#### Your objective:
Can you copy the lines below again, starting at the line that has "t, die sich offen gegenüber" and ending after the line that has "ragen, Gerechtigkeit, Entwicklung?", with "Autos" changed to "Fahrzeuge" and nothing else altered?

#### Records provided:
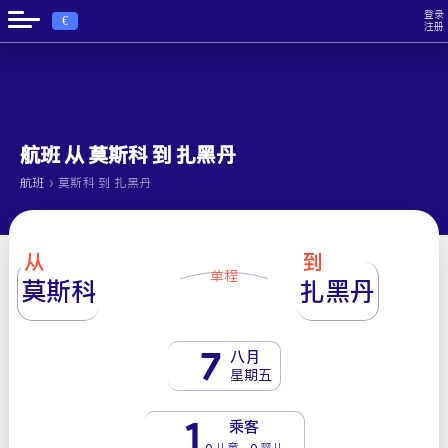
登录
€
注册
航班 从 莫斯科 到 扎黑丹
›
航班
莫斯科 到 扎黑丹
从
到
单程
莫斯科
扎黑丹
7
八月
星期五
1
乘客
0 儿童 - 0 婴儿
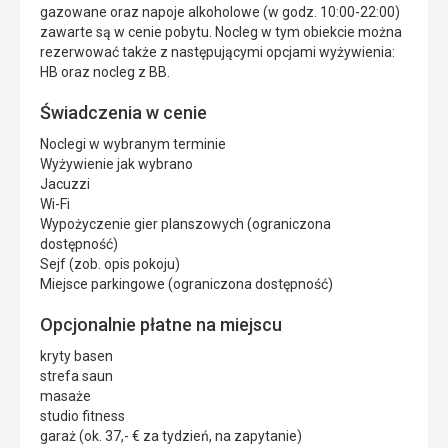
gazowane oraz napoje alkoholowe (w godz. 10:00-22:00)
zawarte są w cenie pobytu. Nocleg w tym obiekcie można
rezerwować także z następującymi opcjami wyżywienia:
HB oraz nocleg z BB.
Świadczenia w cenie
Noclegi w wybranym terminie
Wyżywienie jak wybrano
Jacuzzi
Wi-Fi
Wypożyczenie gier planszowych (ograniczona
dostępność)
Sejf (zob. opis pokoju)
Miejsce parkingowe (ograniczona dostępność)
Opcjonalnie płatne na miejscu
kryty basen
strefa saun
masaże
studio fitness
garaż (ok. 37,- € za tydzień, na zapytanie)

--

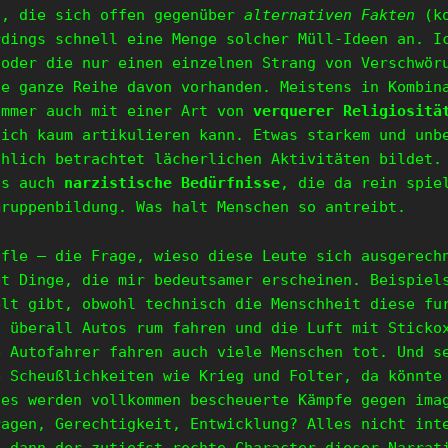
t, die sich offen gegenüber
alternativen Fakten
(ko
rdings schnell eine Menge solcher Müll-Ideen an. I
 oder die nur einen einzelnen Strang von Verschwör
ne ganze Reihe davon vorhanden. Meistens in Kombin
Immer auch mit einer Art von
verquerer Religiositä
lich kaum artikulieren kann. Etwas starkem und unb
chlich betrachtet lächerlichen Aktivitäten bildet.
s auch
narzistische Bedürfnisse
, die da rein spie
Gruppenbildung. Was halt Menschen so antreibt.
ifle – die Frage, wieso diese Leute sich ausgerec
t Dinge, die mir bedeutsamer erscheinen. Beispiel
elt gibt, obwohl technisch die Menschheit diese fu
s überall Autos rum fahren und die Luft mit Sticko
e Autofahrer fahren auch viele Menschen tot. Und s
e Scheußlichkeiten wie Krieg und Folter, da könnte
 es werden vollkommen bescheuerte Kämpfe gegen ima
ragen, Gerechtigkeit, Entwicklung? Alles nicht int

#### Result below:
t, die sich offen gegenüber
alternativen Fakten
(ko
rdings schnell eine Menge solcher Müll-Ideen an. I
 oder die nur einen einzelnen Strang von Verschwör
ne ganze Reihe davon vorhanden. Meistens in Kombin
Immer auch mit einer Art von
verquerer Religiositä
lich kaum artikulieren kann. Etwas starkem und unb
chlich betrachtet lächerlichen Aktivitäten bildet.
s auch
narzistische Bedürfnisse
, die da rein spie
Gruppenbildung. Was halt Menschen so antreibt.
ifle – die Frage, wieso diese Leute sich ausgerec
t Dinge, die mir bedeutsamer erscheinen. Beispiel
elt gibt, obwohl technisch die Menschheit diese fu
s überall Fahrzeuge rum fahren und die Luft mit Sticko
e Autofahrer fahren auch viele Menschen tot. Und s
e Scheußlichkeiten wie Krieg und Folter, da könnte
 es werden vollkommen bescheuerte Kämpfe gegen ima
ragen, Gerechtigkeit, Entwicklung? Alles nicht int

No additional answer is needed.